[What to work on]
From the Sierra Leone survey text, return the part that opens with the words containing "To assess the" and closes with "were married (63%).", copied word for word.

Sierra Leone's decade-long conflict has cost tens of thousands of lives and all parties to the conflict have committed abuses.


To assess the prevalence and impact of war-related sexual violence and other human rights abuses among internally displaced persons (IDPs) in Sierra Leone.


A cross-sectional, randomized survey, using structured interviews and questionnaires, of internally displaced Sierra Leone women who were living in 3 IDP camps and 1 town, which were conducted over a 4-week period in 2001.


A total of 991 women provided information on 9166 household members. The mean (SE) age of the respondents was 34 (0.48) years (range, 14-80 years). The majority of the women sampled were poorly educated (mean [SE], 1.9 [0.11] years of formal education); 814 were Muslim (82%), and 622 were married (63%).


Accounts of war-related sexual assault and other human rights abuses.


Overall, 13% (1157) of household members reported incidents of war-related human rights abuses in the last 10 years, including abductions, beatings, killings, sexual assaults and other abuses. Ninety-four (9%) of 991 respondents and 396 (8%) of 5001 female household members reported war-related sexual assaults. The lifetime prevalence of non-war-related sexual assault committed by family members, friends, or civilians among these respondents was also 9%, which increased to 17% with the addition of war-related sexual assaults (excluding 1% of participants who reported both war-related and non-war-related sexual assault). Eighty-seven percent of women believed that there should be legal protection for women's human rights. More than 60% of respondents believed a man has a right to beat his wife if she disobeys, and that it is a wife's duty/obligation to have sex with her husband even if she does not want to.


Sexual violence committed by combatants in Sierra Leone was widespread and was perpetrated in the context of a high level of human rights abuses against the civilian population.

[Information]
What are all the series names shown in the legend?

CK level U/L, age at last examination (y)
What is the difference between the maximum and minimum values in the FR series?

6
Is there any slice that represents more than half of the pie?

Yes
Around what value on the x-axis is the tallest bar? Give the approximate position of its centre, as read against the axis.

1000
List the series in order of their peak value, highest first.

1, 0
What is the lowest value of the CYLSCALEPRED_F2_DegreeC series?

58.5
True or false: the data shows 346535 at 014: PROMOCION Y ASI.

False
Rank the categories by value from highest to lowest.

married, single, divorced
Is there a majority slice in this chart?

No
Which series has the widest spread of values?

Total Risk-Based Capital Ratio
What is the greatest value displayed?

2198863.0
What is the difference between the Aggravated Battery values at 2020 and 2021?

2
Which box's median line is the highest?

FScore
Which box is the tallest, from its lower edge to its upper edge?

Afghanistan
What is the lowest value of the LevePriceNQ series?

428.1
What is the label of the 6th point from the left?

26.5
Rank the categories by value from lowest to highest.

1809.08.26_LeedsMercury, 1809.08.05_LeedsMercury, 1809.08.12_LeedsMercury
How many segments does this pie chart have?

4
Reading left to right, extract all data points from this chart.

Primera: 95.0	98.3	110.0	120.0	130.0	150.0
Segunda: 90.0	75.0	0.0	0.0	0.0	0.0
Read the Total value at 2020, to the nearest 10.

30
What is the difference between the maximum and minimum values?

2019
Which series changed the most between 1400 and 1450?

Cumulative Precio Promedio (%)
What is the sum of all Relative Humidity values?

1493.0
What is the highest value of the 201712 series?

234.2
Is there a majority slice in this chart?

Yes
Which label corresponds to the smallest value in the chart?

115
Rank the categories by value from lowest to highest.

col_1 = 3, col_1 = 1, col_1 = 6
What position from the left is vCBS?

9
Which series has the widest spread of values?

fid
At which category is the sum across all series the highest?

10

[Result of this task]
To assess the prevalence and impact of war-related sexual violence and other human rights abuses among internally displaced persons (IDPs) in Sierra Leone.


A cross-sectional, randomized survey, using structured interviews and questionnaires, of internally displaced Sierra Leone women who were living in 3 IDP camps and 1 town, which were conducted over a 4-week period in 2001.


A total of 991 women provided information on 9166 household members. The mean (SE) age of the respondents was 34 (0.48) years (range, 14-80 years). The majority of the women sampled were poorly educated (mean [SE], 1.9 [0.11] years of formal education); 814 were Muslim (82%), and 622 were married (63%).